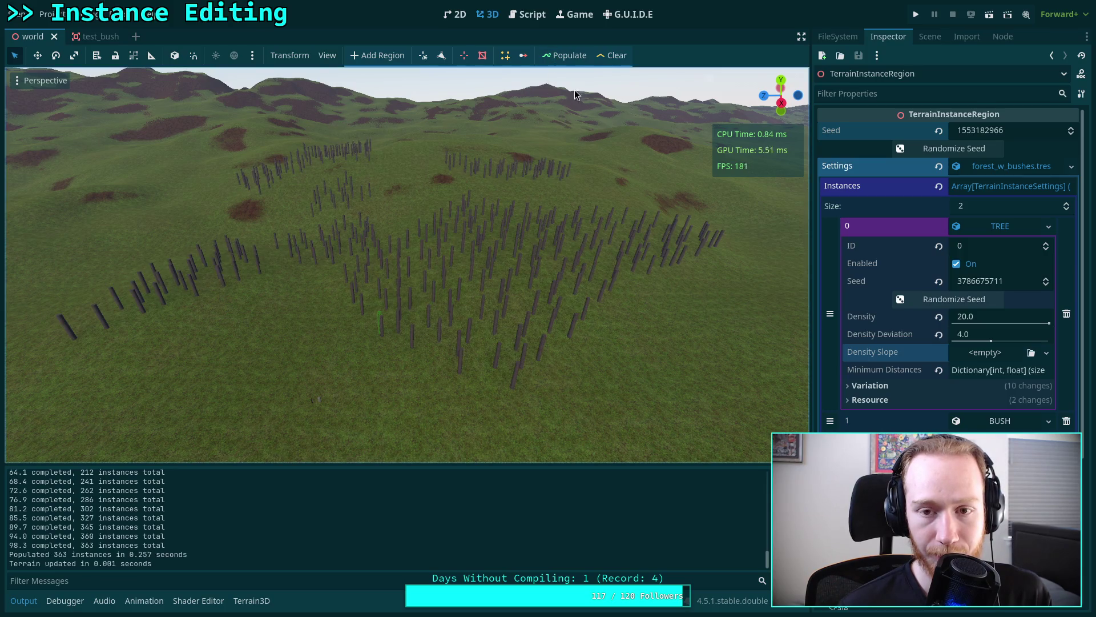
pyautogui.click(563, 55)
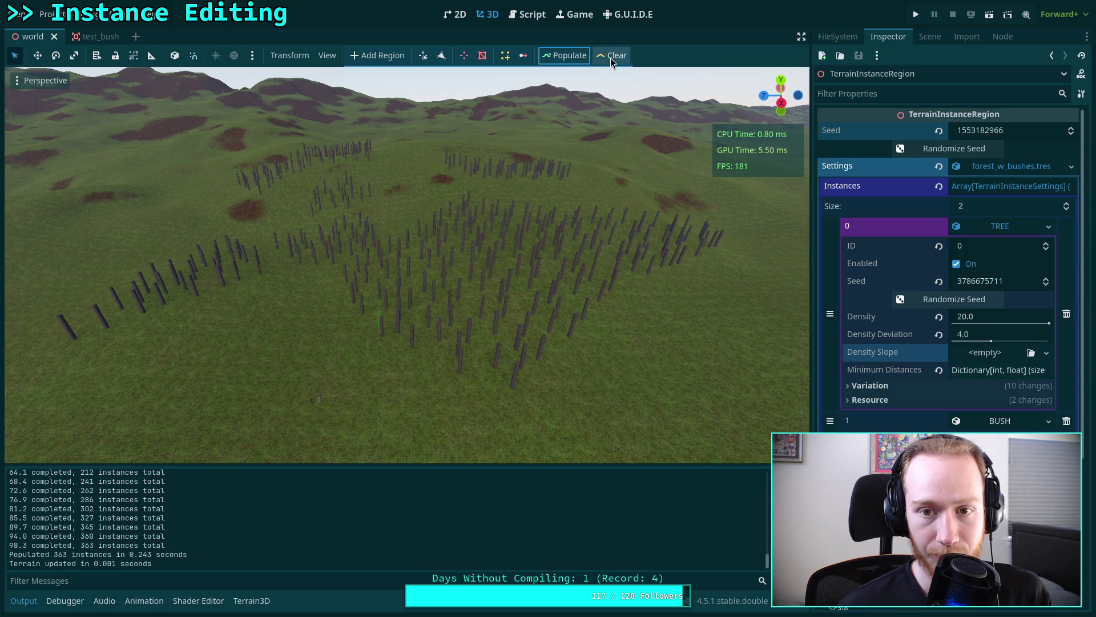
pyautogui.click(610, 55)
pyautogui.click(566, 54)
pyautogui.click(610, 55)
pyautogui.click(565, 55)
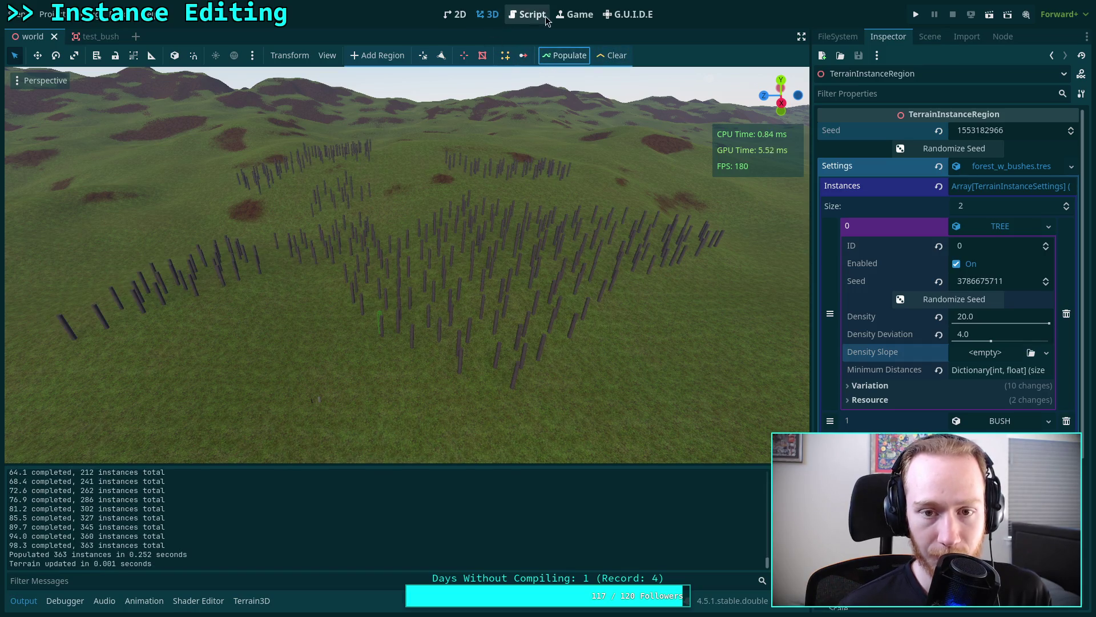
# - Remove the '0 # ' prefixes from the instance, chunk y and chunk x hash lines and save
pyautogui.click(542, 16)
pyautogui.press('BackSpace')
pyautogui.press('BackSpace')
pyautogui.press('BackSpace')
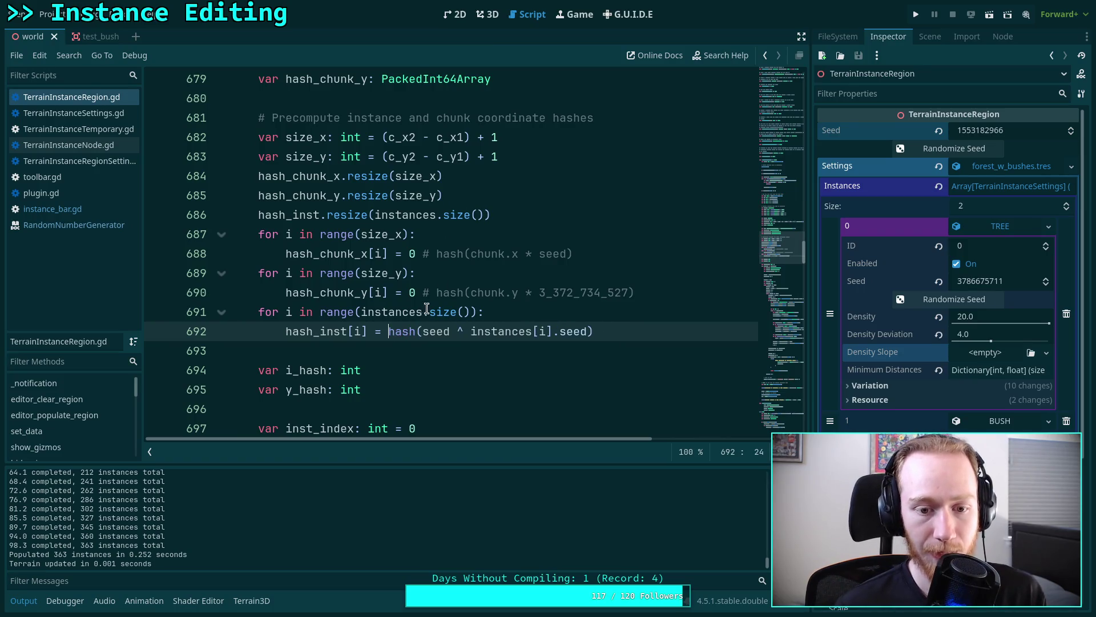
pyautogui.click(432, 292)
pyautogui.press('BackSpace')
pyautogui.press('BackSpace')
pyautogui.press('BackSpace')
pyautogui.click(430, 252)
pyautogui.press('BackSpace')
pyautogui.press('BackSpace')
pyautogui.press('BackSpace')
pyautogui.press('ctrl+s')
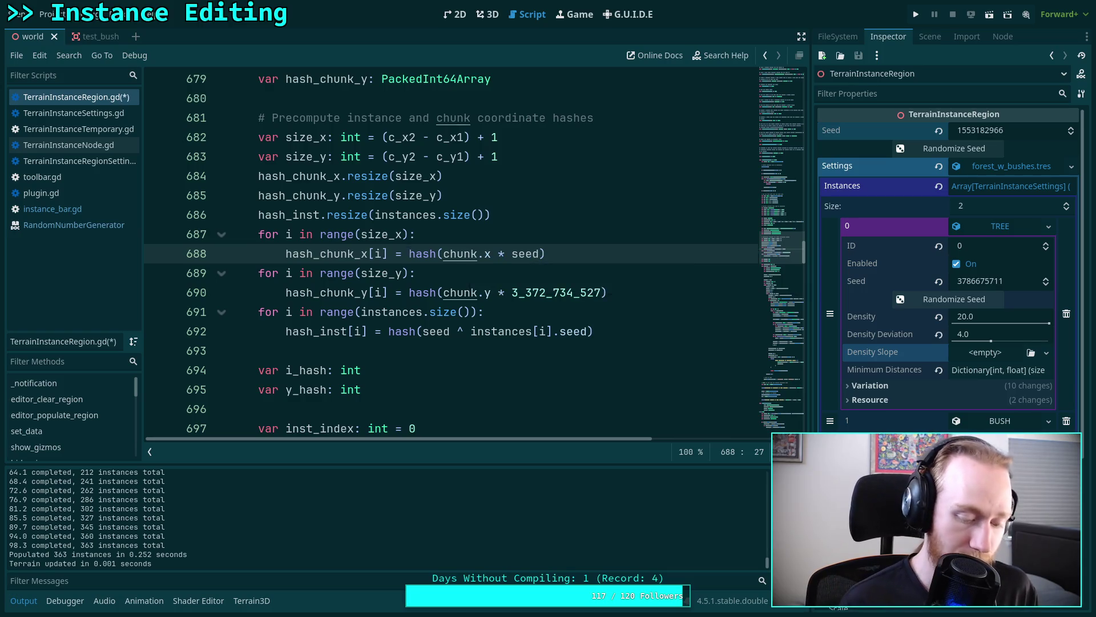
pyautogui.click(438, 215)
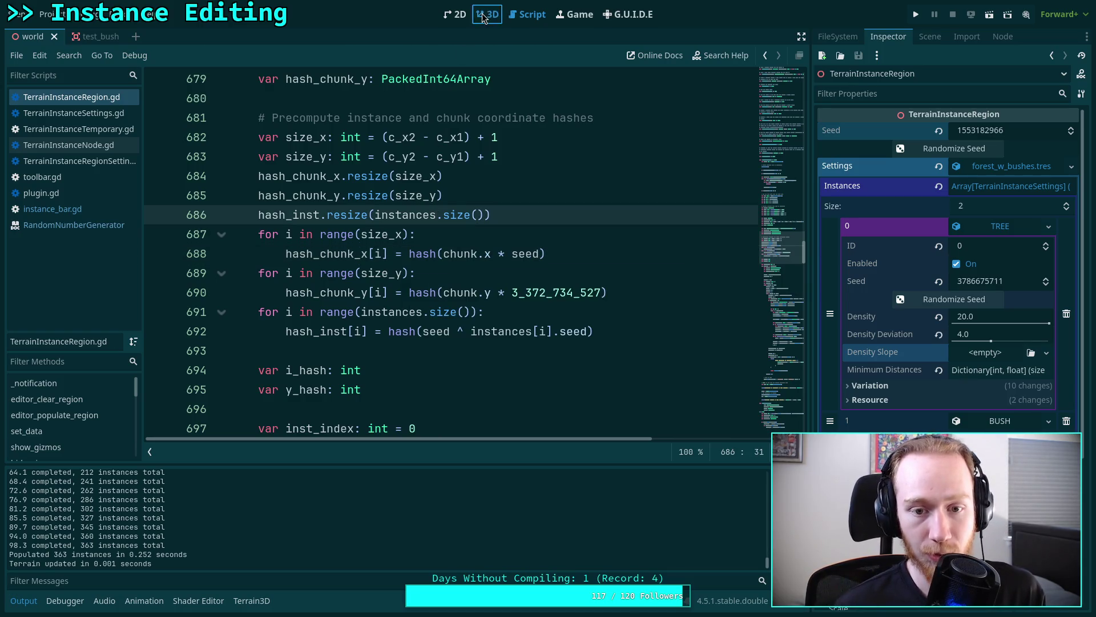
# - Clear and repopulate the 357 trees using the restored hash calls
pyautogui.click(488, 15)
pyautogui.click(614, 59)
pyautogui.click(566, 56)
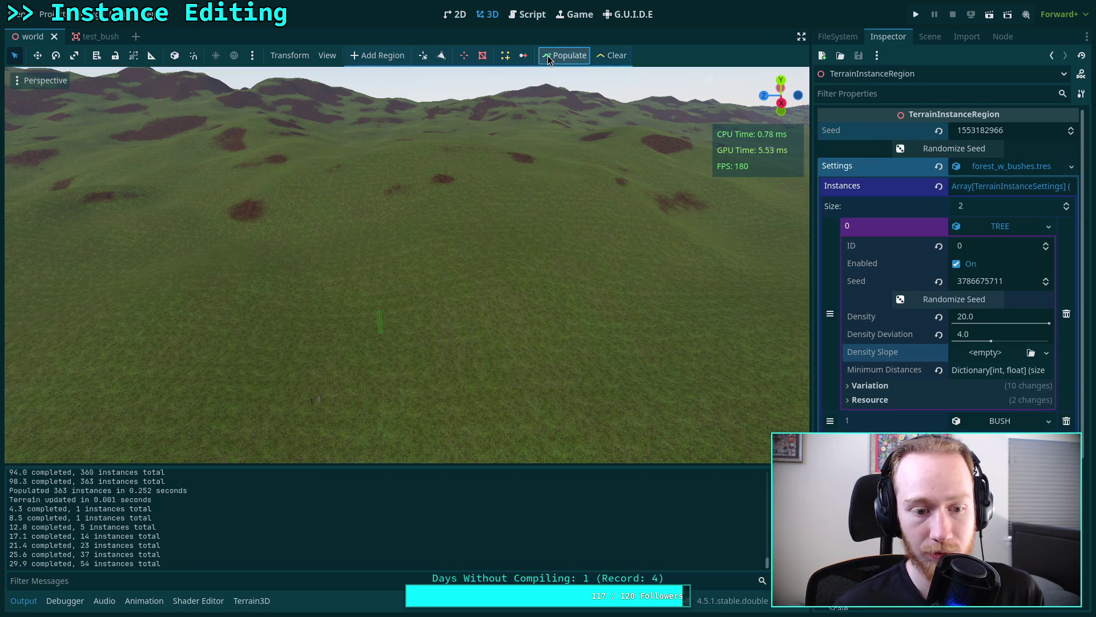
pyautogui.click(611, 57)
pyautogui.click(577, 56)
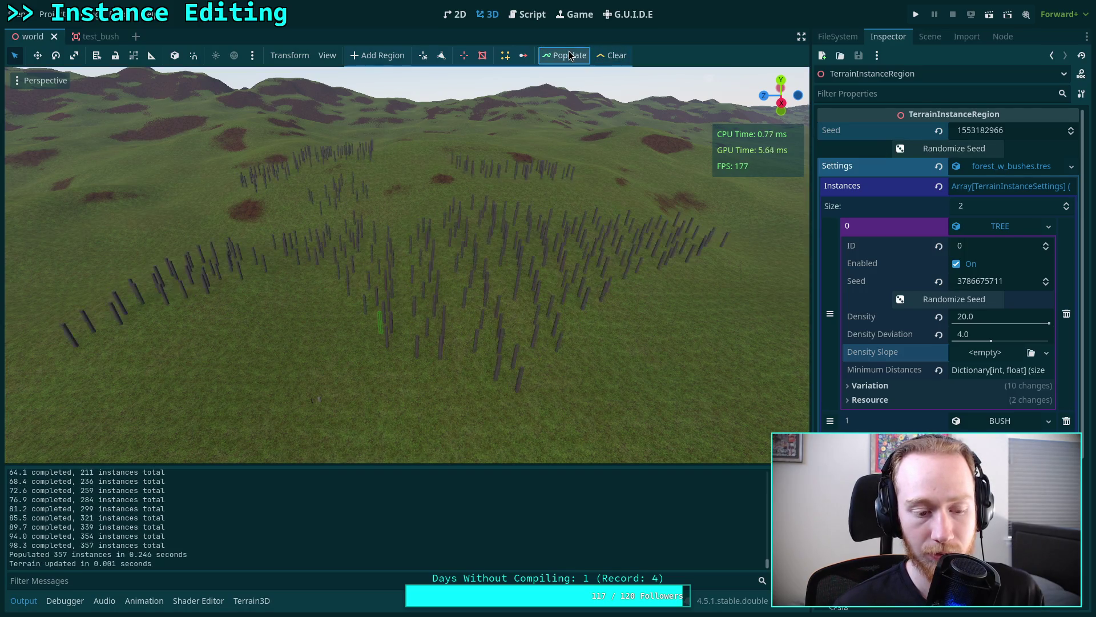
pyautogui.click(613, 55)
pyautogui.click(562, 55)
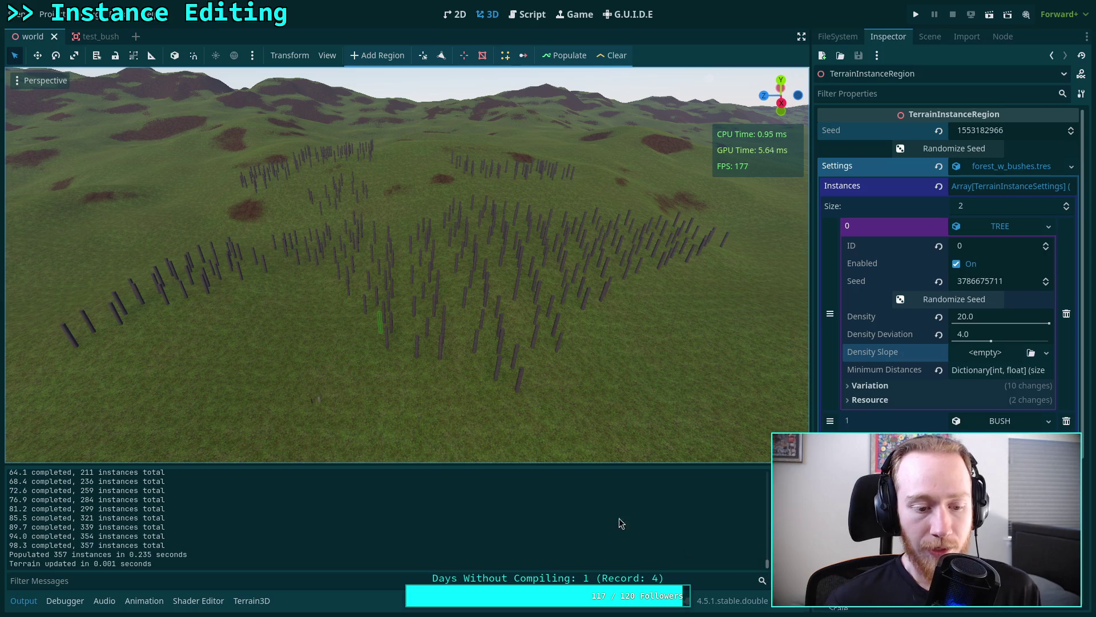
pyautogui.click(525, 16)
pyautogui.click(536, 228)
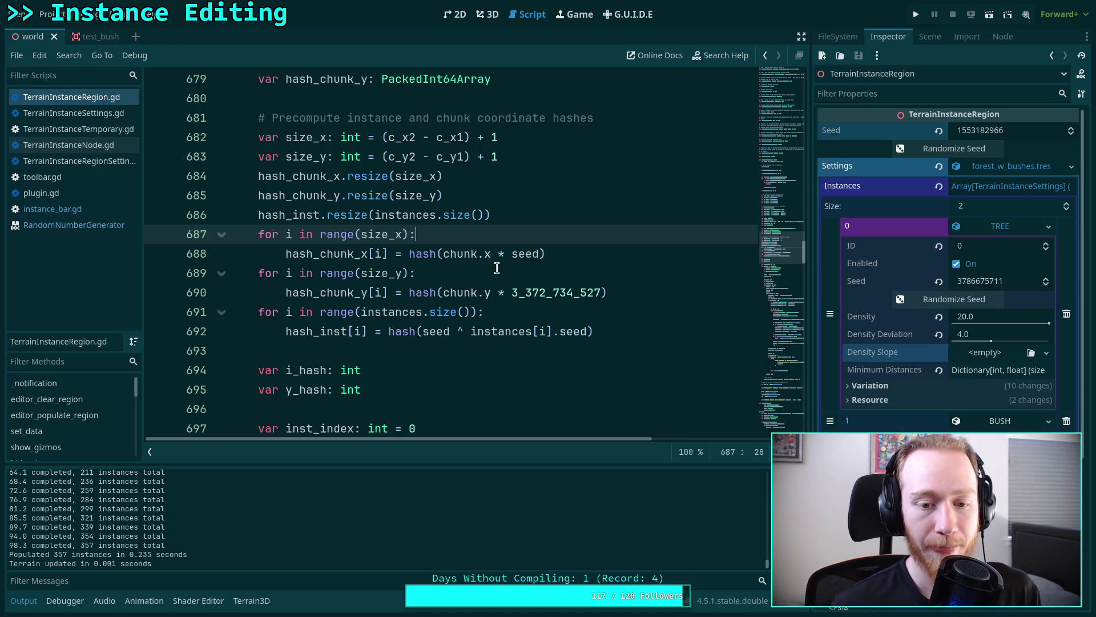
# - Review the chunk y hash on line 690 and the code through line 695, then return to 3D
pyautogui.moveTo(443, 292)
pyautogui.mouseDown()
pyautogui.moveTo(619, 292)
pyautogui.moveTo(600, 293)
pyautogui.mouseUp()
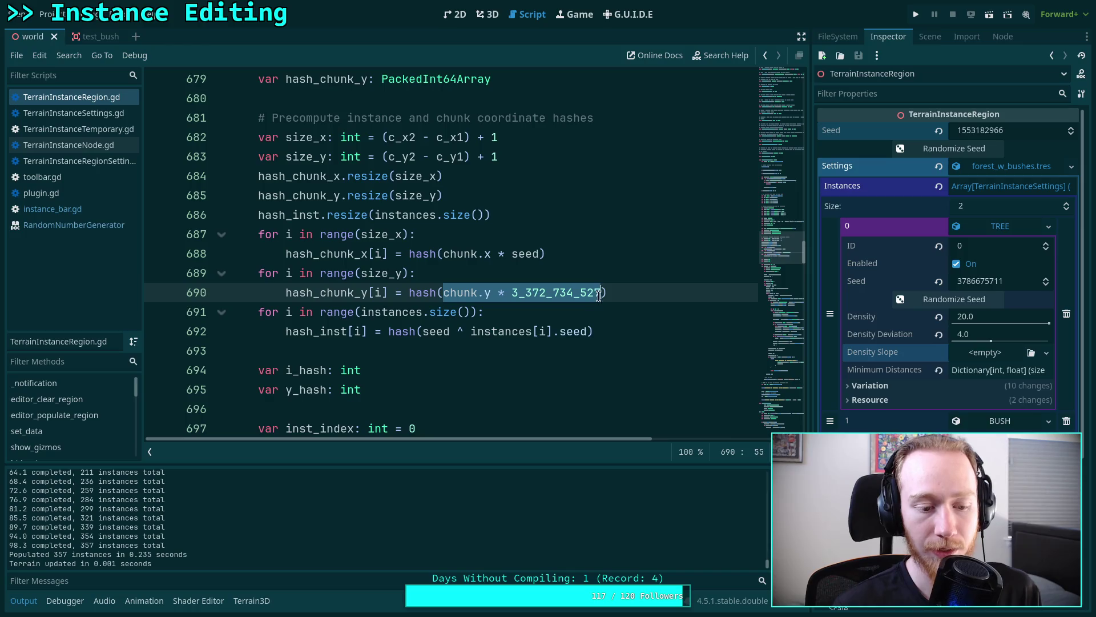
pyautogui.click(488, 389)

**About this task**
Return each full line of the entries that contains the word "chunk".

**Response area**
# - Remove the '0 # ' prefixes from the instance, chunk y and chunk x hash lines and save
# - Review the chunk y hash on line 690 and the code through line 695, then return to 3D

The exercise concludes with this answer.